=== Section Start ===
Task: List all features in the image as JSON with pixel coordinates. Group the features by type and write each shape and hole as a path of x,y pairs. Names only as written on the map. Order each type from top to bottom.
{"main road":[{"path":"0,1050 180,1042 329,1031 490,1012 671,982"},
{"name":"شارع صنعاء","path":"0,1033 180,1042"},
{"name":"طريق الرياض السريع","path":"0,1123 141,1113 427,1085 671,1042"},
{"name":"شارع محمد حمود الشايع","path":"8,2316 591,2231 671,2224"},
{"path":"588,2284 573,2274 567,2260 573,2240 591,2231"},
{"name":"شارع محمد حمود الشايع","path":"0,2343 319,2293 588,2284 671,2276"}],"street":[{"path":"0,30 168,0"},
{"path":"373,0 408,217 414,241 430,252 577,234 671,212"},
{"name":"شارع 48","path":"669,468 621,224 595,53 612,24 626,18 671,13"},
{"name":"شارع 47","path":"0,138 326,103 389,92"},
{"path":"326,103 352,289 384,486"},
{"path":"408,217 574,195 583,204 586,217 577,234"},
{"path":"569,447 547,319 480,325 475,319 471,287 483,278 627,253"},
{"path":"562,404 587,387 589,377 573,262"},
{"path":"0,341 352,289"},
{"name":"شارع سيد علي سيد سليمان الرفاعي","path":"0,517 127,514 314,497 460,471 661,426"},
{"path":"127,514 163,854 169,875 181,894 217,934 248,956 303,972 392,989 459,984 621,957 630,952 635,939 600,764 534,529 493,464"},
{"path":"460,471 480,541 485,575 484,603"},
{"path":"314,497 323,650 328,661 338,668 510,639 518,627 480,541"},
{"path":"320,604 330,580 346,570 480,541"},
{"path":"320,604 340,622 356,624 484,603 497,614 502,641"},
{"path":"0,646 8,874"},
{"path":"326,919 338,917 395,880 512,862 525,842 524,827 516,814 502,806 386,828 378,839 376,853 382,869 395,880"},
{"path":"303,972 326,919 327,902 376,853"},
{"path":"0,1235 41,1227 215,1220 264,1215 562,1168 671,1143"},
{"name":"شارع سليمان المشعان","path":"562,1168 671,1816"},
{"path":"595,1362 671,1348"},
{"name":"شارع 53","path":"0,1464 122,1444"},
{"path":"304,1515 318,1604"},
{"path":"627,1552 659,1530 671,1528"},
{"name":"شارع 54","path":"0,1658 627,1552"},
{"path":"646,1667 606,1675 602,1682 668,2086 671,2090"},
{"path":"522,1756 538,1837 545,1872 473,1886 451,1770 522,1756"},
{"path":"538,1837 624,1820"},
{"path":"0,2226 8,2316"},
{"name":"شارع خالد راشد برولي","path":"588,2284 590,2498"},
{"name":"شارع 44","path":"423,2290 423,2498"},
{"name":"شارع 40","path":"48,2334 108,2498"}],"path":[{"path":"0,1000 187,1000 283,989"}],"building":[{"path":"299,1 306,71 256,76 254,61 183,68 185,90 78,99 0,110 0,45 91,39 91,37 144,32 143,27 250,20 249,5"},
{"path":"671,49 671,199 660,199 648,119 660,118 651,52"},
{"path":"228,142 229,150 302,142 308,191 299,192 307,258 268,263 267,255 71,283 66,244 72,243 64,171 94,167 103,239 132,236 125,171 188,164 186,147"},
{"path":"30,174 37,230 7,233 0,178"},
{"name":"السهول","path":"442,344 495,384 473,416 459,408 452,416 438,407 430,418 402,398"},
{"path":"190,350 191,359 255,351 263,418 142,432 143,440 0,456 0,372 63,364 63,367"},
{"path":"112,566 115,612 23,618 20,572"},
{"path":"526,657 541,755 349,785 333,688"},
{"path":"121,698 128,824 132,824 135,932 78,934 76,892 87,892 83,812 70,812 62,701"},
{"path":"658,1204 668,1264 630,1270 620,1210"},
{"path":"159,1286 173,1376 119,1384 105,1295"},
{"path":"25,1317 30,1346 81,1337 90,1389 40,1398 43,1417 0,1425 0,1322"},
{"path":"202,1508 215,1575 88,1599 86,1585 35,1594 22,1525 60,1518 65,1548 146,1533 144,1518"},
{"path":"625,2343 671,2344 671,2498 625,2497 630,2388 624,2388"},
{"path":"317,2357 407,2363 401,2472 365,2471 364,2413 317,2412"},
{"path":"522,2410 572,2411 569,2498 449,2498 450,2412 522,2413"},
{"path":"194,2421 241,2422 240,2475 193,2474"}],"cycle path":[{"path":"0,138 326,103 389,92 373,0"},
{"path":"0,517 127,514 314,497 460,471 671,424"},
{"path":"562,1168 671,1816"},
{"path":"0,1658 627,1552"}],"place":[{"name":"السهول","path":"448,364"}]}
=== Section End ===
Requirement =>
Identify the lines in the entries that hold "السهول" and return each one.

Result for this exercise =>
{"name":"السهول","path":"442,344 495,384 473,416 459,408 452,416 438,407 430,418 402,398"},
{"path":"0,1658 627,1552"}],"place":[{"name":"السهول","path":"448,364"}]}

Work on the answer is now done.